Whatever else Salmond does though, front & centre of his time in Bute House will be that referendum.  Maybe that’s the thing though.  Salmond’s legacy might not be a policy initiative but more the comparative radicalisation of the Scottish electorate.  Not in terms of a shift to the left (it remains to be seen if this is the case, though we will know next May) but in the increased politicization of the Scottish electorate.  It’s this increased political awareness that spells bad news for a Labour party desperate to make up some red water on the Tories.  That dawning realization that the Tories spending plans will be aped by Labour will not go down well among the Scottish electorate, that realization can be attributed to the referendum effect.

If Salmond’s achievements are not as much as they could have been, his supposed black marks are not the ones you might think.  For me, the biggest disappointment was that the scandal surrounding the continuing of the First Scotrail franchise was swept under the carpet by all and sundry.  Mind you, maybe this did play a part in the recent award to Abellio of the Scotrail contract.  There was also his government’s part in Trump-town.  Then again, like with Salmond’s cheerleading regarding RBS takeover of the Dutch bank ABN Amro, politicians of all parties were all too keen on showing that Scotland was a good place for business.  It just makes Salmond’s involvement in Trump’s development more of a harbinger that things hadn’t really changed. 

The much higher profile black marks don’t really stack up.  The release of “the biggest mass murderer in Scottish legal history” on compassionate grounds doesn’t stack up because, as I’ve always argued, Megrahi rather than the biggest murderer is more the victim of the biggest miscarriage of justice in Scottish legal history.  Meanwhile Scottish Labour’s favourite stick was that the SNP was anti-Glasgow, the ammunition for this was the cancellation of the proposed Glasgow Airport Rail Link.  While there is a case for some sort of rail link between Glasgow and it’s Airport, the cack handed way it was put together was nothing more than a vanity project for Glasgow Labour. 

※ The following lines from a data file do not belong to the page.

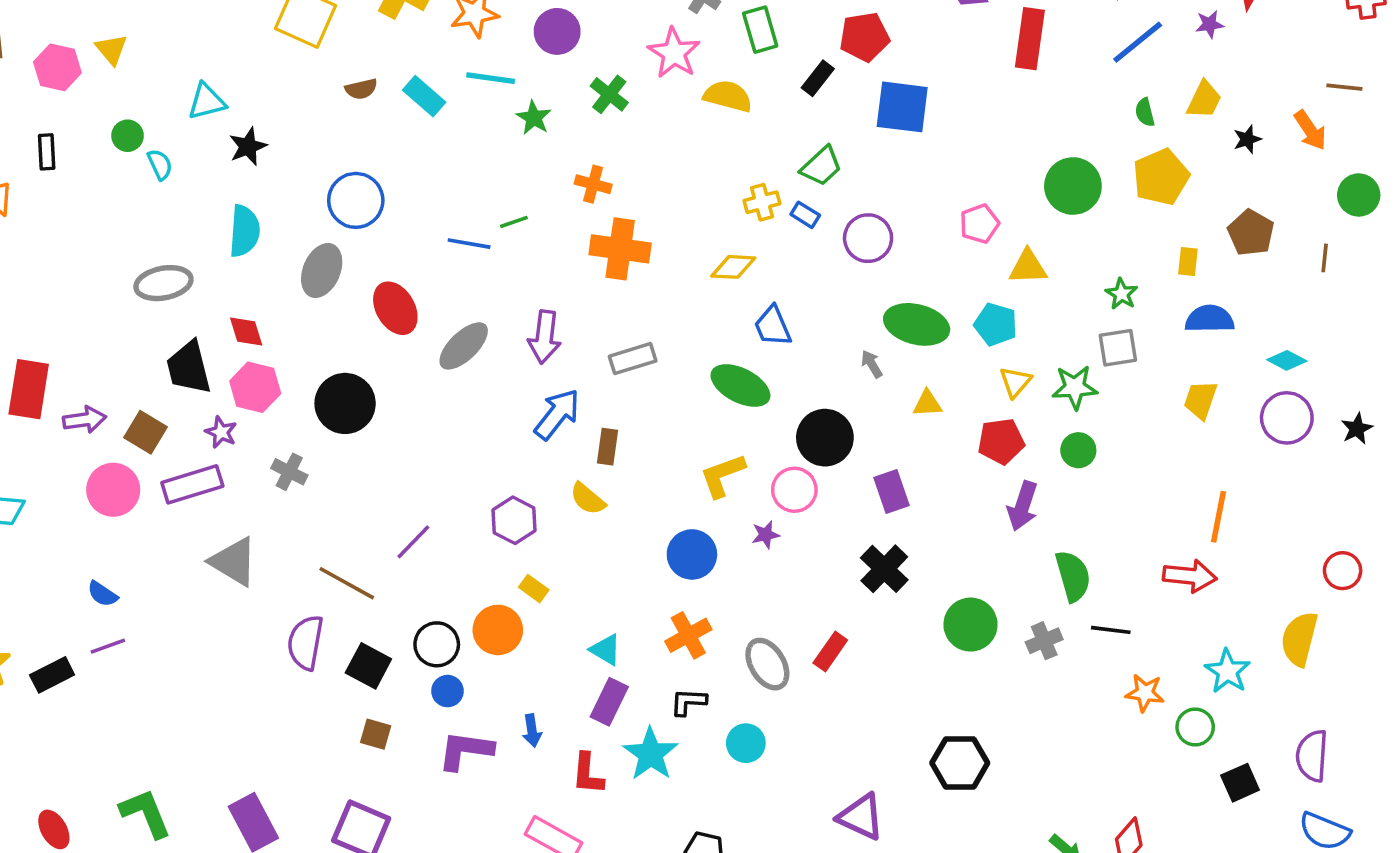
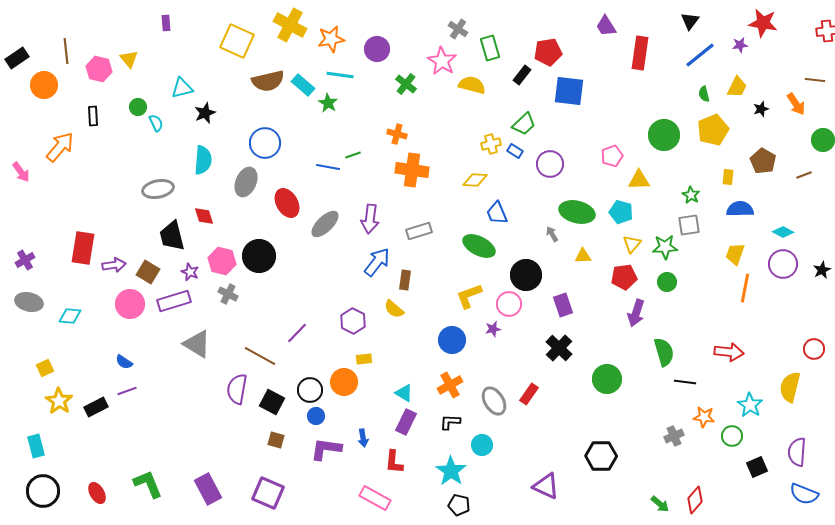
brown semicircle: (361, 89) -> (268, 81), size x1.8
green star: (534, 118) -> (328, 103), moved
brown line: (1325, 258) -> (804, 175), turned 63
pink hexagon: (255, 387) -> (222, 261), moved
orange line: (1219, 517) -> (745, 288), moved
yellow rectangle: (534, 589) -> (364, 359), turned -42
gray cross: (1044, 641) -> (674, 436), moved
cyan star: (651, 754) -> (451, 471), moved

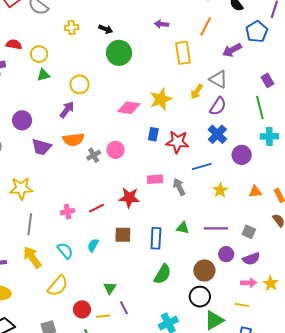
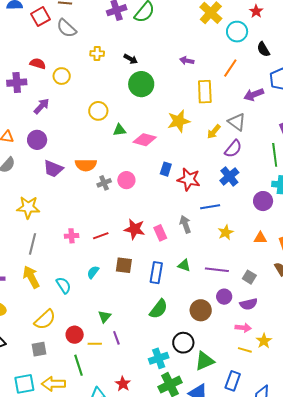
green triangle: (43, 75) -> (119, 130), moved
yellow star: (161, 99) -> (179, 121), moved
purple arrow: (67, 110) -> (41, 106), moved
purple circle: (242, 155) -> (263, 201), moved
pink rectangle: (155, 179) -> (160, 233), moved, turned 63
cyan semicircle: (65, 251) -> (63, 285), moved
yellow star: (271, 283) -> (264, 341), moved
yellow semicircle: (58, 286) -> (45, 320), moved
black circle: (200, 297) -> (183, 343), moved
yellow line: (242, 305) -> (245, 350), moved

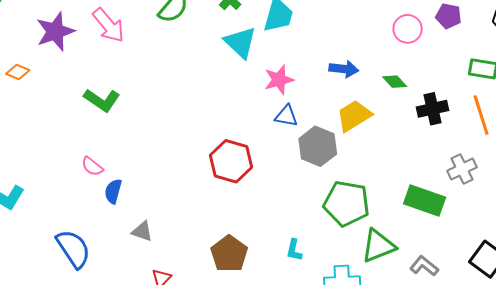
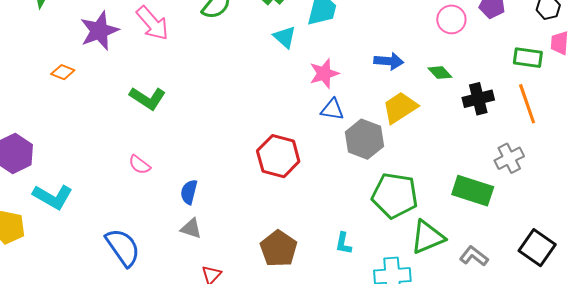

Even more distasteful was the bandwagon jumping of Renfrewshire Labour politicians claiming that the GARL was a good thing, that the construction of a link destroying football pitches was a good thing, that a rail link that took visitors away from Paisley was a good thing.  Salmond & Swinney were right to scrap the project, though maybe should have looked as cost effective alternatives.  That Renfrewshire Labour activists still cling to GARL as all that is wrong with the SNP shows that they’re not learning.

In some respects, Salmond has been fortunate that his opponents in Scottish Labour were still in a sulk about 2007 and all that to be a truly effective opposition.  It’s possible that Wendy Alexander would have been much more effective at bringing Salmond to account than Gray and Lamont.  On the other hand, an effective Labour opposition may well have pushed the SNP to go further with regard to legislating through Holyrood.  If there’s that sense that Salmond’s second term was all about the referendum, well it’s because they could afford to.  A poor opposition at Holyrood meant that Salmond’s government has essentially been in cruse control since May 2011.

With the Salmond years now over, only the Inverdale question remains.  To paraphrase.  In the pantheon of great first ministers, where does he stand?  I’ve long said that he has set the standard for Scottish First Minister and nothing has really changed my mind.  Singularly the most accomplished & effective occupant of Bute House, Salmond has been the one man advertisement for the big jobs being filled by experienced people that have served their apprentice.  Especially pertinent given the inexperience at the top of the Westminster parties (Cameron has been an MP for only 13 years, Milliband & Clegg for 9).  Them’s big shoes to fill for Sturgeon, and as I’ve already said that brings it’s own pressures.